■ Records shown ■
=== Section Start ===

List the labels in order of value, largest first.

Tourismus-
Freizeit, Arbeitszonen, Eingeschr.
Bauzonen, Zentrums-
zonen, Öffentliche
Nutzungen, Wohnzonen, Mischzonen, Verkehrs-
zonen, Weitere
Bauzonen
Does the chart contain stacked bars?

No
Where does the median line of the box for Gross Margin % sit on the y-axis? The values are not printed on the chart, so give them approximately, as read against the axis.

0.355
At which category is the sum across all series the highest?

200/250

=== Section End ===
=== Section Start ===

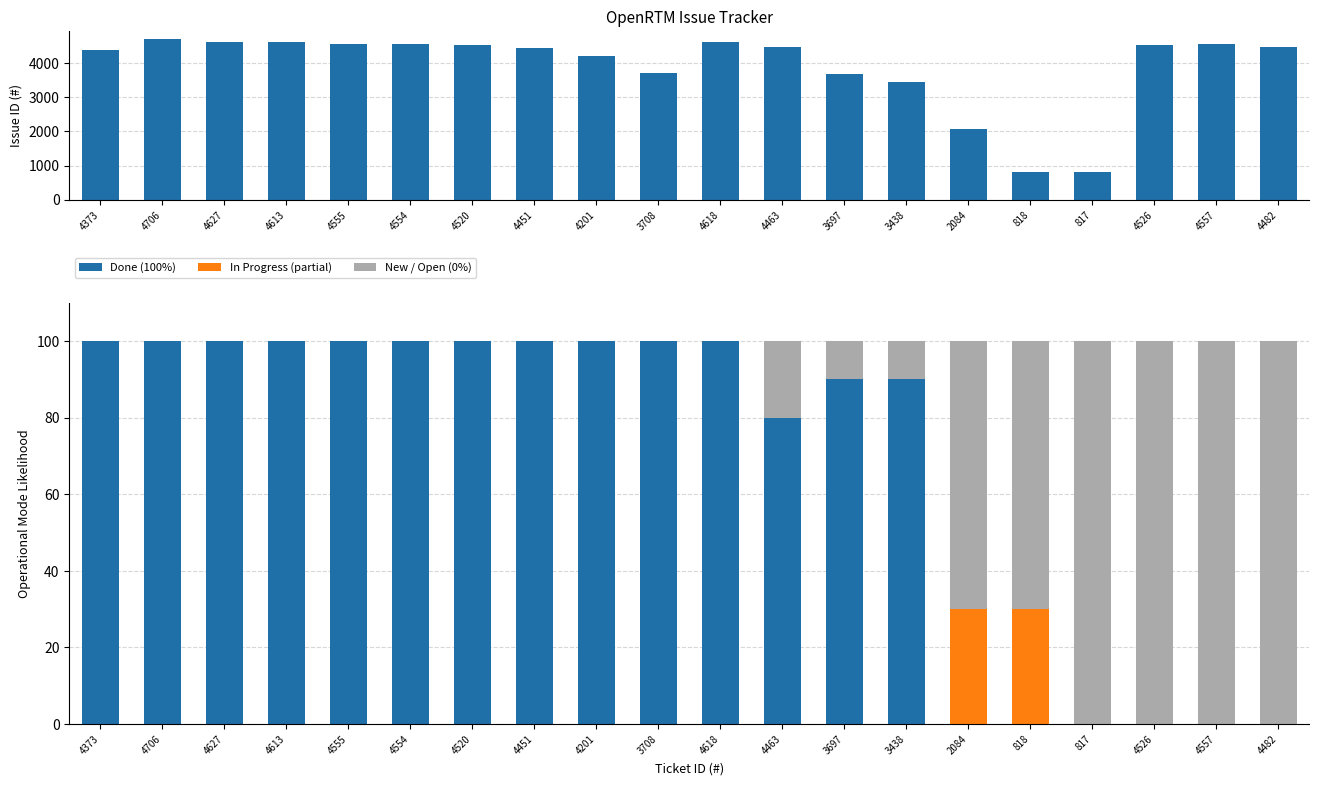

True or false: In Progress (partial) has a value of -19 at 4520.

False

=== Section End ===

■ Action item ■
Edit the part of the material that opens with the line containing "List the labels" and closes with the line containing "At which category": reproduce those lines with "chart" replaced by "graph" and nothing else changed.

■ Task result ■
List the labels in order of value, largest first.

Tourismus-
Freizeit, Arbeitszonen, Eingeschr.
Bauzonen, Zentrums-
zonen, Öffentliche
Nutzungen, Wohnzonen, Mischzonen, Verkehrs-
zonen, Weitere
Bauzonen
Does the graph contain stacked bars?

No
Where does the median line of the box for Gross Margin % sit on the y-axis? The values are not printed on the graph, so give them approximately, as read against the axis.

0.355
At which category is the sum across all series the highest?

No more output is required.